Adam Levy is an Entrepreneurs' Organization (EO) member in New York and co-founder of NetTects, a technology solutions company providing secure network solutions. A serial entrepreneur, he also runs and is founder and CEO of International Beverage Competitions, a series of wine, beer and spirit competitions held around the world. We asked Adam how a business failure helped him find his passion. Here's what he shared:

Tell us about your entrepreneurial journey.

The entrepreneurial "spirit" is in my blood--my mother, uncle and both grandfathers each had their own businesses--so I always knew I would start and run my own company. I flourished working for small startups in the tech industry, then focused on continuing my education with an Executive MBA. I was on the lookout for the right opportunity and started a company called Brooklyn Gear, which failed, but led me to reassess my interests. That's why I started my passion projects in the wine, beer and spirits world and co-founded an internet security company.

What was your biggest failure?

It was starting and keeping Brooklyn Gear, right after 9/11. I lost a good friend from business school when the twin towers came down and was strongly affected by it, as I was living across the river from ground zero. I was running US operations for a struggling tech startup but felt it was time to make a change.

My best friend--who was like a brother to me--was in the music equipment industry. I traveled with him to trade shows and met the industry players. He and his business partner were splitting; I saw an opportunity to start a new company.

In January 2002, we started Brooklyn Gear. We manufactured music equipment in Korea, China and India, handled artist relations for the bass players of Bon Jovi, Destiny's Child and Prince, and distributed product in the US and internationally. All this, and I didn't even play a musical instrument or have a genuine passion for the industry--I just wanted to own a business and make money. I bought my partner out, losing our friendship forever. I spent without paying attention to how much I was losing. I was quite enamored with myself for running my own company.

Looking back, I was a walking Harvard Business School case study for why you should never get into a business you know nothing about and have no passion for. In the end, I lost all of my money and nearly lost my marriage.

But I gained a valuable insight: I wanted to build something that I could be passionate about for the next several decades.

What inspired you to become involved in the spirits industry?

At first, I was a craft beer freak, but as my palate changed, I was drawn to the whiskey world and found a terrific group of fellow whiskey fans. I started attending consumer events and met trade people including master distillers who welcomed my interest, as the whiskey boom had not yet begun.

I found a passion for the industry and soon began writing for magazines and websites. Eventually, I hatched the idea for the Alcohol Professor, a website where we answer questions about cocktails, wine and beer, and feature other timely topics from the world of spirits. We view it as a "prosumer" site because a lot of domestic and international trade people read it, in addition to consumers.
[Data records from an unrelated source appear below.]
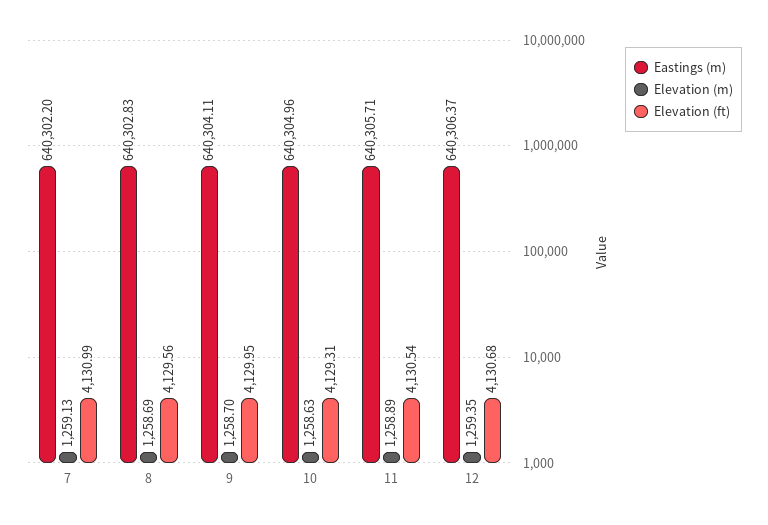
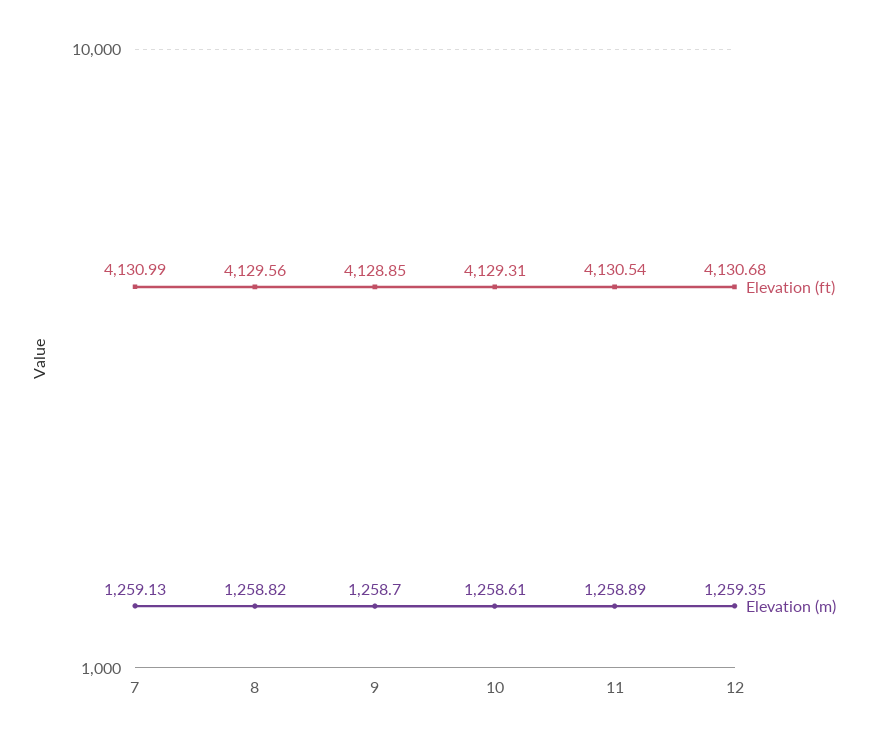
Eastings (m), 7: 640302.2 -> none
Eastings (m), 8: 640302.83 -> none
Elevation (m), 8: 1258.69 -> 1258.82
Eastings (m), 9: 640304.11 -> none
Elevation (ft), 9: 4129.95 -> 4128.85
Eastings (m), 10: 640304.96 -> none
Elevation (m), 10: 1258.63 -> 1258.61
Eastings (m), 11: 640305.71 -> none
Eastings (m), 12: 640306.37 -> none

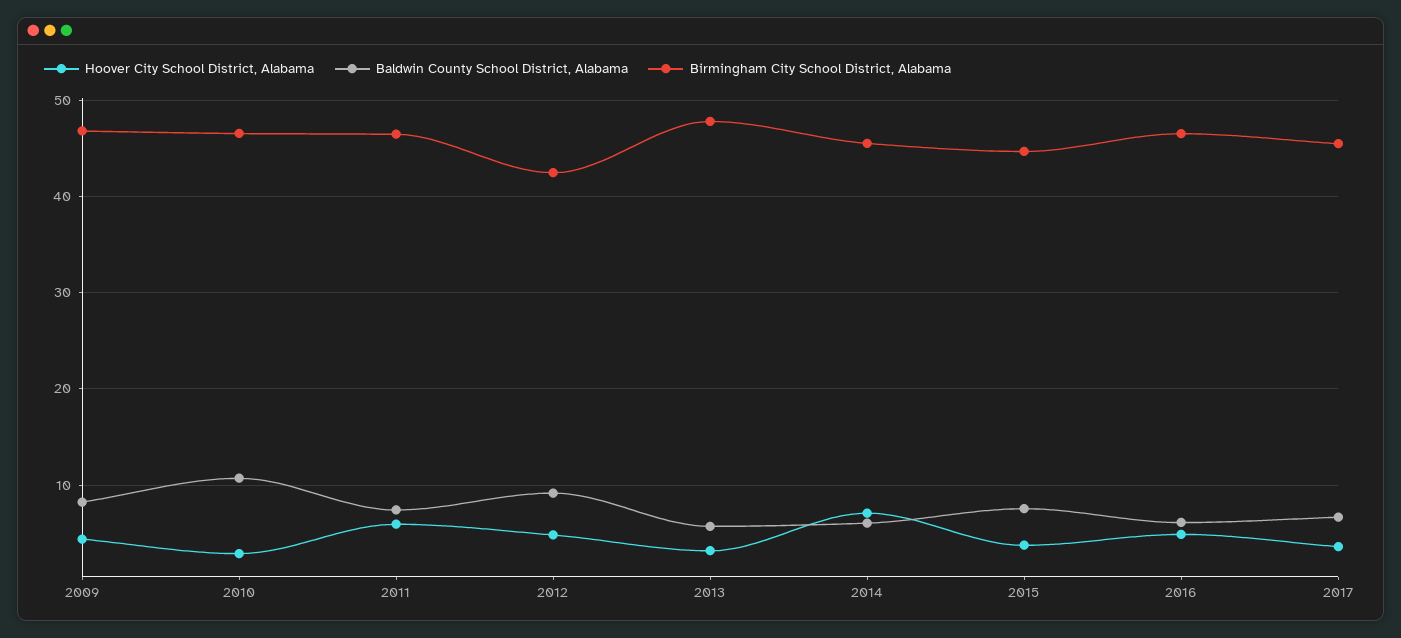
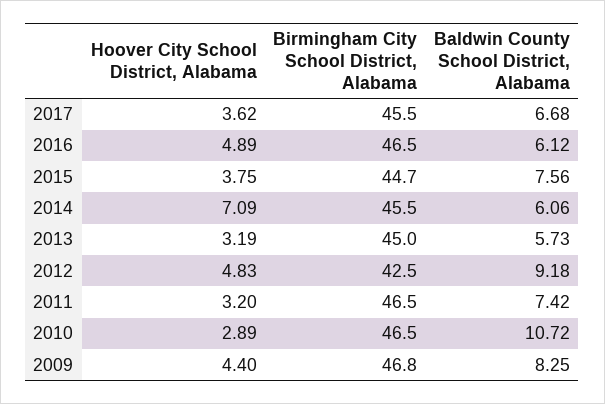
Hoover City School District, Alabama, 2011: 6 -> 3.2
Birmingham City School District, Alabama, 2013: 48 -> 45

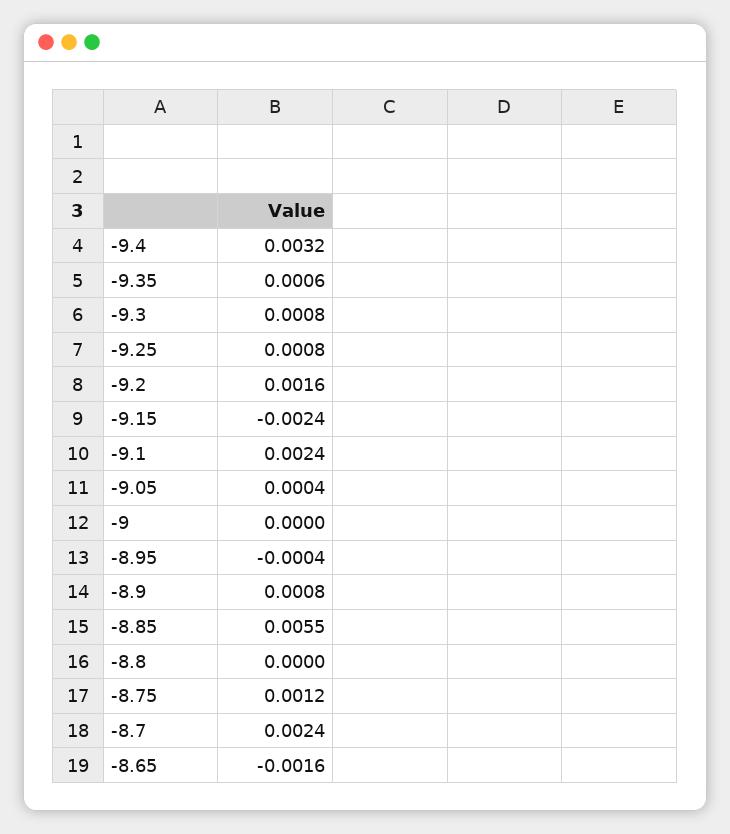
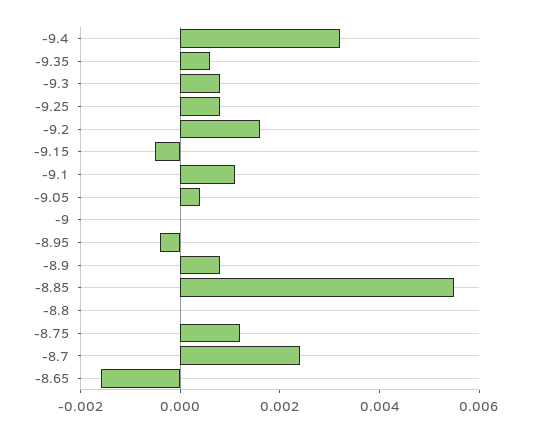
-9.15: -0.0024 -> -0.0005
-9.1: 0.0024 -> 0.001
I wanted to make the site upscale but approachable--a place where people could find unique, high-end ideas without having to tackle complex recipes that contain hard-to-find ingredients or require you to marinade cherries for 10 hours.

How did you differentiate your international beverage competitions from other well-established events?

Years ago, I was disheartened to learn that more than 83 percent of entrants won medals at many international competitions--including most of the well-known west coast events and the International Wine & Spirits Competition in London. To me, that felt like the equivalent of giving out grade-school soccer participation ribbons.

As a consumer and journalist, I wanted to curate a more ethical, equitable competition rather than one where high entry fees appeared to increase your chances of winning a medal--and I decided to do so in my hometown, New York.

I started a merit-based spirit competition--the only international event judged by trade buyers from top restaurants, retail stores, distributors and importers. 

What separates us from other competitions is that all of our judges are actual trade buyers judging the liquid by its category and retail price--as if they are buying it for their own business.

The industry responded very positively to this concept. It wasn't long before we expanded from spirits to wine and beer, and then from New York to Melbourne, Berlin and Hong Kong.

I'm honored that our competitions are well-respected by trade professionals, along with consumers and journalists. The trade respects our method and medals because our judges can directly impact a brand's sales. 

On average, fewer than 50 percent of entries win a medal in our competitions. This empowers buyers in smaller, secondary markets to buy based upon our medals--because they can be confident that their peers judged it as if they were buying it.

What's the most surprising thing you've learned about the industry?

It's full of people who are passionate about their brand and the products they make and sell. That's great to see. I've learned that it's a very welcoming industry for those who enter with good intentions and want to support it. Finally, maybe the most surprising thing: Some people have asked to buy a gold or double-gold medal from us--because they know our competition medals have meaning and it will positively impact their marketing and sales. I was shocked when that first happened. My reply: "Sorry (not sorry); our medals can only be earned!"